## Document text

......

03/03/2003
FEATURE BY MIKE LAWRENCE
I have just been reading the FIA's new rules on the parc ferme and all I can say is: 'Phew!' President Max and The FIA Technical Delegate, Charlie Whiting, appear to have every angle covered.
When I look at the regulations for the parc ferme, know what I think? These rules were drawn up by cheats. You and I would not have drawn them up in such fine detail. But then our idea of cheating is to park our cars in a restricted zone for a couple of minutes and take a gamble that we can get away with it.
Just about the only thing that the new rules do not insist on is that the mechanics allowed near the car are subjected to a body search by a doctor and wear only thongs. Even that would not stop a determined cheat.
One of my great heroes is Harry Houdini and when he was building his reputation in the days when newsprint was the only mass medium, he would arrive in a country and challenge the governor of a prison to lock him in a cell. Houdini underwent a body search was locked in the cell stark naked. He had at least three methods of smuggling in the picks which he used on the locks.
If you really want to cheat, you will find a way.
Why are heist movies so popular? Who among us would not like to beat the system? Every major heist involves someone working against the best defence that the brightest brains in security can offer. Laser beams? Palm print identification? Fart and you set off an alarm?
Why do we like heist movies? We all have a sneaking regard for anyone who can buck the system. That is why Houdini became the most popular 'live' performer that the world has ever known.
From 1970 to 1977, Max Mosley ran the March Formula One team, which was effectively bankrupt from the end of 1970. He managed to do that without ever facing the harsh comments that various judges have made against Poor, Poor, Wee Tam. Max was also chief salesman for March production racing cars. What Max does not know about bagging is not worth knowing.
In 1977, Frank Williams bought a brand new March 761 from Max. Frank had just split from Walter Wolf, taking with him Patrick Head. While Patrick worked on what became the Williams FW06, the best of the pre?ground effect cars, Frank ran the March in selected F1 events for a pay driver. A March, a pay driver, a selection of races, Frank had gone back to the very bottom of the Formula One ladder.
One day Frank's car had a prang and the tub was dented. There, visible to all was bright orange paint, the orange of Beta Tools, sponsor of Vittorio Brambilla, aka, 'The Monza Gorilla', who had last raced for March in 1975. Frank's brand new car, as sold to him by Max, was two years old.
At the 1975 Swedish GP, Vittorio took pole. Nobody could believe it. Everyone had a theory about the car's new found speed, but nobody could work out how the Monza Gorilla could get pole.
Robin Herd, however, can solve the puzzle, "The organisers were timing the cars with a light beam and when one saw this, it occurred to one that if one could station one's pits by the start line it opened up all kinds of possibilities for lateral thought. I was given the very important job of holding out the pit board and the trick was to swing the board in front of the timing beam when one of our cars was about fifty yards away! That's how March achieved one of its greatest moments of glory."

......

## Required action A
Swap "pay driver" for "sponsored driver" in the parc ferme feature, reproducing it from "From 1970 to" up to and including "Formula One ladder.".
The article and the records that follow it come from separate, unrelated sources.

......

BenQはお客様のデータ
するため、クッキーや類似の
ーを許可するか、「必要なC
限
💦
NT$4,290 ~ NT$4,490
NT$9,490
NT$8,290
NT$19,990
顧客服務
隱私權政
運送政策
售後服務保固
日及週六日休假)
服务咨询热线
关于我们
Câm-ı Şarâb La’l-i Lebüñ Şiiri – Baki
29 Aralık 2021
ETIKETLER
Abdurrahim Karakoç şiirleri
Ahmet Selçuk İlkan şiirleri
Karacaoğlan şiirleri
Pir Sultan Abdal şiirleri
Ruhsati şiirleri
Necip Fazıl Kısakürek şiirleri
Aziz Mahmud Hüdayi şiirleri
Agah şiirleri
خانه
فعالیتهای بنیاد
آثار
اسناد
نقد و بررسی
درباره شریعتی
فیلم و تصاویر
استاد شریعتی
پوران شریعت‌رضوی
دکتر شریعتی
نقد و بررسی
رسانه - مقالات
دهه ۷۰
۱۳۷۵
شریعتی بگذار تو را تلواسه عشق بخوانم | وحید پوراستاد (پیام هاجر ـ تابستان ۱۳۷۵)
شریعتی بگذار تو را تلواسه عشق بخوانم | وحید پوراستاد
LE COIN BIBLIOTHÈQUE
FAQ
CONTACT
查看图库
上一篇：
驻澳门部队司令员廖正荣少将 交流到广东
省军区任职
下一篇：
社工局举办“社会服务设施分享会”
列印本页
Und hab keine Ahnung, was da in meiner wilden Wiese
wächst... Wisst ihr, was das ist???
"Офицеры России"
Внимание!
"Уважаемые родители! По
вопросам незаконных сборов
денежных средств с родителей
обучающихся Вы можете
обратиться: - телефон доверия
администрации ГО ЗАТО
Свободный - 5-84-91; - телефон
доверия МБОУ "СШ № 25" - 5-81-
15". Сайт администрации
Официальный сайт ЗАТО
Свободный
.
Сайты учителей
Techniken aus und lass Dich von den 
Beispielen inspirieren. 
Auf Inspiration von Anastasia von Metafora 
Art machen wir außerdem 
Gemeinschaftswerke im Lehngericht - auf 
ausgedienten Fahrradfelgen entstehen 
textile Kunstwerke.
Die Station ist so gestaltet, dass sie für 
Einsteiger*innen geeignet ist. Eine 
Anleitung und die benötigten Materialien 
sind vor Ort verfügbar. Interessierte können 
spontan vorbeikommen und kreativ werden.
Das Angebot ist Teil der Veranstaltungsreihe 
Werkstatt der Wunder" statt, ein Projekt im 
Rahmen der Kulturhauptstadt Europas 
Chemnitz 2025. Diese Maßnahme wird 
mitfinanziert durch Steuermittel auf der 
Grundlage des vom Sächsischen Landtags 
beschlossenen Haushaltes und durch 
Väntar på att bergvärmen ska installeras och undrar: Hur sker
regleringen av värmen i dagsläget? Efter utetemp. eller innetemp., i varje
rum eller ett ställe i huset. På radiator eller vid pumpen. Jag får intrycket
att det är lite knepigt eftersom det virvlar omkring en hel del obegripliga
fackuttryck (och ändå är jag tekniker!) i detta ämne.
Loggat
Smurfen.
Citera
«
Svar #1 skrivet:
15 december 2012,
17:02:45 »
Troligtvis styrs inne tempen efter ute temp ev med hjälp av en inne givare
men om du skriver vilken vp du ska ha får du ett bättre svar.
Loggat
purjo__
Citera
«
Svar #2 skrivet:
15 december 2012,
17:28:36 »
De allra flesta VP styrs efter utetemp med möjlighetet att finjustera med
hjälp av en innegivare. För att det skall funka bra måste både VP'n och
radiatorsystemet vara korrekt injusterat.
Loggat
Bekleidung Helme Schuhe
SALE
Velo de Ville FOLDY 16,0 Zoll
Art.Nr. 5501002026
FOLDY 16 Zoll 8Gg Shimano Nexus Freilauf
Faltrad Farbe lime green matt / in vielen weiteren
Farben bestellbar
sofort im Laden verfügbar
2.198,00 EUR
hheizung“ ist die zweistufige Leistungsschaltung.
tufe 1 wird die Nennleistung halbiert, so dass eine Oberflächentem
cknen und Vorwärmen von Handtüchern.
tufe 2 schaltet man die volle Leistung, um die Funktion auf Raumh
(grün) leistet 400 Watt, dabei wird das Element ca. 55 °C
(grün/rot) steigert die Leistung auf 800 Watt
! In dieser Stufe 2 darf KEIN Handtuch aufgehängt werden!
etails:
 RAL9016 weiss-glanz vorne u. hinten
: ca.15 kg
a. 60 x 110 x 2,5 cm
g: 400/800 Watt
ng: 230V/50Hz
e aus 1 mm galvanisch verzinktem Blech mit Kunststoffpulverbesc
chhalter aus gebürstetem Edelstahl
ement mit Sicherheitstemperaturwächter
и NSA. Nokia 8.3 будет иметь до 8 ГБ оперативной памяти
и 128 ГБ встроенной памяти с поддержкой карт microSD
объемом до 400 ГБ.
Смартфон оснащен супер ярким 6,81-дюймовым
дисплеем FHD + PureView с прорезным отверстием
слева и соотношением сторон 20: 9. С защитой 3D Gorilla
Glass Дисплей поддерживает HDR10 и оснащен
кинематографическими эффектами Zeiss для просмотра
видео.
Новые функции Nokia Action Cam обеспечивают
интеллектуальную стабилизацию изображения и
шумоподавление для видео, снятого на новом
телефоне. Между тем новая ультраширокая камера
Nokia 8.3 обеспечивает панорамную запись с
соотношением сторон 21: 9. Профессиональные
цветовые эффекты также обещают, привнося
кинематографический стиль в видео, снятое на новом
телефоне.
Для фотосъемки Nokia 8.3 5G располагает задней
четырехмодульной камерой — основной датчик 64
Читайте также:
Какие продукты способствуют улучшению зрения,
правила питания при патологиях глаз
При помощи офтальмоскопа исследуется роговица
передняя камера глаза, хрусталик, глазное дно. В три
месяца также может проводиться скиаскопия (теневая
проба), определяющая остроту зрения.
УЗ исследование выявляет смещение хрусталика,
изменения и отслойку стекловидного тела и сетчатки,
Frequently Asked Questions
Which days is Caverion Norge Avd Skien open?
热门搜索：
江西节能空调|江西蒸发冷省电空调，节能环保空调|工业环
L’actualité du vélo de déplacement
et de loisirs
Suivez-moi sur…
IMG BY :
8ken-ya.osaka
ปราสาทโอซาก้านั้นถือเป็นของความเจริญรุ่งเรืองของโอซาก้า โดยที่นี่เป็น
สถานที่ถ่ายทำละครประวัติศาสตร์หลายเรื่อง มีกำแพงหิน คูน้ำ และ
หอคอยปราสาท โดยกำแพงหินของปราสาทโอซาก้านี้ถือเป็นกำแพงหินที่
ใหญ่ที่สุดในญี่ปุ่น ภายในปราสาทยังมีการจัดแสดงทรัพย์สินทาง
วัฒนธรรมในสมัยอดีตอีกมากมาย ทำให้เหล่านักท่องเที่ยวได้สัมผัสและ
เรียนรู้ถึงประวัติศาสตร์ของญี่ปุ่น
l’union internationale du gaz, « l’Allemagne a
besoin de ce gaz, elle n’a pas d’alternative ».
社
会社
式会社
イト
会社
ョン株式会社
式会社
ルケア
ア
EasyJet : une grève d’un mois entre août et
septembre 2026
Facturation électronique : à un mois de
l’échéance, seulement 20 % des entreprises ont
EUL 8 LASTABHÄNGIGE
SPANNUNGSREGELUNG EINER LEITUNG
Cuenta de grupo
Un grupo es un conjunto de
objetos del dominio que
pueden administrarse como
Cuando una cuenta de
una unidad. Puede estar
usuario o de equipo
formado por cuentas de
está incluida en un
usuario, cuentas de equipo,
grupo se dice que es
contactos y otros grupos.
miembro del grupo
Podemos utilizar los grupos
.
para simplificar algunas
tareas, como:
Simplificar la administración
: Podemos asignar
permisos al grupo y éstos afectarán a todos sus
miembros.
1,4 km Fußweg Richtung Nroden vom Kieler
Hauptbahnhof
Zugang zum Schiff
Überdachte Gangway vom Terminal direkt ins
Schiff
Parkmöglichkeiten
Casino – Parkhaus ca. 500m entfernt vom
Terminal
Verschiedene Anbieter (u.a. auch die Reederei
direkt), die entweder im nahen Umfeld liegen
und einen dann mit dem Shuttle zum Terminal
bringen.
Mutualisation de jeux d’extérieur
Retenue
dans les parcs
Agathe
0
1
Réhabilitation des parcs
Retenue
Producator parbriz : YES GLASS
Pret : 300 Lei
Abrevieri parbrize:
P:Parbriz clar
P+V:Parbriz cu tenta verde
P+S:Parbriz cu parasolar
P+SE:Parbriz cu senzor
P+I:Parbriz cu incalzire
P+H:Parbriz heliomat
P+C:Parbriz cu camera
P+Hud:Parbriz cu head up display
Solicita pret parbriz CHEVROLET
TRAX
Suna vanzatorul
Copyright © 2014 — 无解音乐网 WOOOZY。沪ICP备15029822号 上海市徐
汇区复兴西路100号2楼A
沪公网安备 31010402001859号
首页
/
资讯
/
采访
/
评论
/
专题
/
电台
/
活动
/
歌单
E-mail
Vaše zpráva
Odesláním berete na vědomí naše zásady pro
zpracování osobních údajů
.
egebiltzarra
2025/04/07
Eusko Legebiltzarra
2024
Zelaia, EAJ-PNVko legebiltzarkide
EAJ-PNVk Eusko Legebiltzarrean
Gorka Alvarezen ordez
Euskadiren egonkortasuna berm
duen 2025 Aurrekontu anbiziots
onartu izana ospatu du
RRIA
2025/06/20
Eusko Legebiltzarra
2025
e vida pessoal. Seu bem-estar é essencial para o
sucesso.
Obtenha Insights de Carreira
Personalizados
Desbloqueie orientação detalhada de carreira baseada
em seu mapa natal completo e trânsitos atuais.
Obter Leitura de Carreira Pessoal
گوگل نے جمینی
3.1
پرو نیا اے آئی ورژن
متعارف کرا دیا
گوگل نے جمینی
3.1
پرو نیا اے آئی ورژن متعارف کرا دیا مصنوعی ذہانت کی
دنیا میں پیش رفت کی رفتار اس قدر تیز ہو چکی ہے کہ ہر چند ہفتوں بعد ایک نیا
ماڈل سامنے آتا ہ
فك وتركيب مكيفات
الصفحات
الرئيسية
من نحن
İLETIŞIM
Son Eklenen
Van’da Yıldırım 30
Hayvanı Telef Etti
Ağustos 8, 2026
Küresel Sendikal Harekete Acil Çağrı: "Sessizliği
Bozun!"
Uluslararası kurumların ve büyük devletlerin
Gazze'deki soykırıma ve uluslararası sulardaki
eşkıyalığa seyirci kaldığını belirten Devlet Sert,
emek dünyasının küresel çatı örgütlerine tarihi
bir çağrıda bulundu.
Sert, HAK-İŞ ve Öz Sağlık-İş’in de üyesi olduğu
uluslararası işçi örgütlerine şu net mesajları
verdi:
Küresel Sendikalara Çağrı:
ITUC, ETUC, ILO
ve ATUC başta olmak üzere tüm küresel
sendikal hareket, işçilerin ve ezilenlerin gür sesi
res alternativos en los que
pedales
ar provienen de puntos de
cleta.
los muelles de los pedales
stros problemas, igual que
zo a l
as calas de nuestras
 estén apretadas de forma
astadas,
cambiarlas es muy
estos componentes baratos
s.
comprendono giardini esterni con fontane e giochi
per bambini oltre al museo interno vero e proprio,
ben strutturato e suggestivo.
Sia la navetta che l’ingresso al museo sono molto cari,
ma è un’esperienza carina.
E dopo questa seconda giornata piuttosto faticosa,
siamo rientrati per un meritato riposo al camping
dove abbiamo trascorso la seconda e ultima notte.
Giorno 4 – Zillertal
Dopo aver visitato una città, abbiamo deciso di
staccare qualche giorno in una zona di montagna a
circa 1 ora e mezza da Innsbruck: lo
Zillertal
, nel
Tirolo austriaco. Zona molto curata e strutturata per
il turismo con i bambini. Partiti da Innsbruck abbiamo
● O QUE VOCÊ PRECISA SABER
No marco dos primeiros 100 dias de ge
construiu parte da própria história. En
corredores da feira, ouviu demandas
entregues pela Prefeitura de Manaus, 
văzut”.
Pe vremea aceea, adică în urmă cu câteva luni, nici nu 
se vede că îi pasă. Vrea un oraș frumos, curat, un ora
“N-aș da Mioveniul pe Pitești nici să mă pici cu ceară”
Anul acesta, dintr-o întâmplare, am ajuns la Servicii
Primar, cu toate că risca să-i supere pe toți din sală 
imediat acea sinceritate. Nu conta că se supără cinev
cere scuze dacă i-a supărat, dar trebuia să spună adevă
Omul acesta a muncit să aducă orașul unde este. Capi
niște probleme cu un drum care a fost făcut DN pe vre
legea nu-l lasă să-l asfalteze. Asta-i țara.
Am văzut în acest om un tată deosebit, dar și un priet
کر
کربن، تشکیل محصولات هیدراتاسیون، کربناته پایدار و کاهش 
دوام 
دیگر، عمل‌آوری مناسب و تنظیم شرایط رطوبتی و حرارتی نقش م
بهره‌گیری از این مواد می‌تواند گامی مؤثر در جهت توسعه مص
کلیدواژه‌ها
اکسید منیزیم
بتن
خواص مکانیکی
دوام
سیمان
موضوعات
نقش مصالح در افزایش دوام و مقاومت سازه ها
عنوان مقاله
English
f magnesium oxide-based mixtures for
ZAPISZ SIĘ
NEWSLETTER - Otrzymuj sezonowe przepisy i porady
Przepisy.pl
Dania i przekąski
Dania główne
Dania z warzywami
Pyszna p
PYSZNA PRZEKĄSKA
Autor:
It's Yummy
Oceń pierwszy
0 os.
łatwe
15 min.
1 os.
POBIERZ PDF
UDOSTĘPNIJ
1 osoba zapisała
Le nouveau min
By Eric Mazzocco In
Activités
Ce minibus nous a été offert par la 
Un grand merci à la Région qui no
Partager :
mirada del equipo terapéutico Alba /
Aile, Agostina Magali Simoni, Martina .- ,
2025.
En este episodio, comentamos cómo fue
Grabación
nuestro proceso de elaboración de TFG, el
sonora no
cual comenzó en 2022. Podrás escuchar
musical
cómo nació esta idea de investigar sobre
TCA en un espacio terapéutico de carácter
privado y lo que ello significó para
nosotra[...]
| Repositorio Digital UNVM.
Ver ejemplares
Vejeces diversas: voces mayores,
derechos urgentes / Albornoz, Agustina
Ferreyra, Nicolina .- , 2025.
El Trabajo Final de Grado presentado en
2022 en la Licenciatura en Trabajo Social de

......

## Required action B
Quote the records verbatim from their first line up to and including the line with "regleringen av värmen", and stop there.

## Output A
From 1970 to 1977, Max Mosley ran the March Formula One team, which was effectively bankrupt from the end of 1970. He managed to do that without ever facing the harsh comments that various judges have made against Poor, Poor, Wee Tam. Max was also chief salesman for March production racing cars. What Max does not know about bagging is not worth knowing.
In 1977, Frank Williams bought a brand new March 761 from Max. Frank had just split from Walter Wolf, taking with him Patrick Head. While Patrick worked on what became the Williams FW06, the best of the pre?ground effect cars, Frank ran the March in selected F1 events for a sponsored driver. A March, a sponsored driver, a selection of races, Frank had gone back to the very bottom of the Formula One ladder.

## Output B
BenQはお客様のデータ
するため、クッキーや類似の
ーを許可するか、「必要なC
限
💦
NT$4,290 ~ NT$4,490
NT$9,490
NT$8,290
NT$19,990
顧客服務
隱私權政
運送政策
售後服務保固
日及週六日休假)
服务咨询热线
关于我们
Câm-ı Şarâb La’l-i Lebüñ Şiiri – Baki
29 Aralık 2021
ETIKETLER
Abdurrahim Karakoç şiirleri
Ahmet Selçuk İlkan şiirleri
Karacaoğlan şiirleri
Pir Sultan Abdal şiirleri
Ruhsati şiirleri
Necip Fazıl Kısakürek şiirleri
Aziz Mahmud Hüdayi şiirleri
Agah şiirleri
خانه
فعالیتهای بنیاد
آثار
اسناد
نقد و بررسی
درباره شریعتی
فیلم و تصاویر
استاد شریعتی
پوران شریعت‌رضوی
دکتر شریعتی
نقد و بررسی
رسانه - مقالات
دهه ۷۰
۱۳۷۵
شریعتی بگذار تو را تلواسه عشق بخوانم | وحید پوراستاد (پیام هاجر ـ تابستان ۱۳۷۵)
شریعتی بگذار تو را تلواسه عشق بخوانم | وحید پوراستاد
LE COIN BIBLIOTHÈQUE
FAQ
CONTACT
查看图库
上一篇：
驻澳门部队司令员廖正荣少将 交流到广东
省军区任职
下一篇：
社工局举办“社会服务设施分享会”
列印本页
Und hab keine Ahnung, was da in meiner wilden Wiese
wächst... Wisst ihr, was das ist???
"Офицеры России"
Внимание!
"Уважаемые родители! По
вопросам незаконных сборов
денежных средств с родителей
обучающихся Вы можете
обратиться: - телефон доверия
администрации ГО ЗАТО
Свободный - 5-84-91; - телефон
доверия МБОУ "СШ № 25" - 5-81-
15". Сайт администрации
Официальный сайт ЗАТО
Свободный
.
Сайты учителей
Techniken aus und lass Dich von den 
Beispielen inspirieren. 
Auf Inspiration von Anastasia von Metafora 
Art machen wir außerdem 
Gemeinschaftswerke im Lehngericht - auf 
ausgedienten Fahrradfelgen entstehen 
textile Kunstwerke.
Die Station ist so gestaltet, dass sie für 
Einsteiger*innen geeignet ist. Eine 
Anleitung und die benötigten Materialien 
sind vor Ort verfügbar. Interessierte können 
spontan vorbeikommen und kreativ werden.
Das Angebot ist Teil der Veranstaltungsreihe 
Werkstatt der Wunder" statt, ein Projekt im 
Rahmen der Kulturhauptstadt Europas 
Chemnitz 2025. Diese Maßnahme wird 
mitfinanziert durch Steuermittel auf der 
Grundlage des vom Sächsischen Landtags 
beschlossenen Haushaltes und durch 
Väntar på att bergvärmen ska installeras och undrar: Hur sker
regleringen av värmen i dagsläget? Efter utetemp. eller innetemp., i varje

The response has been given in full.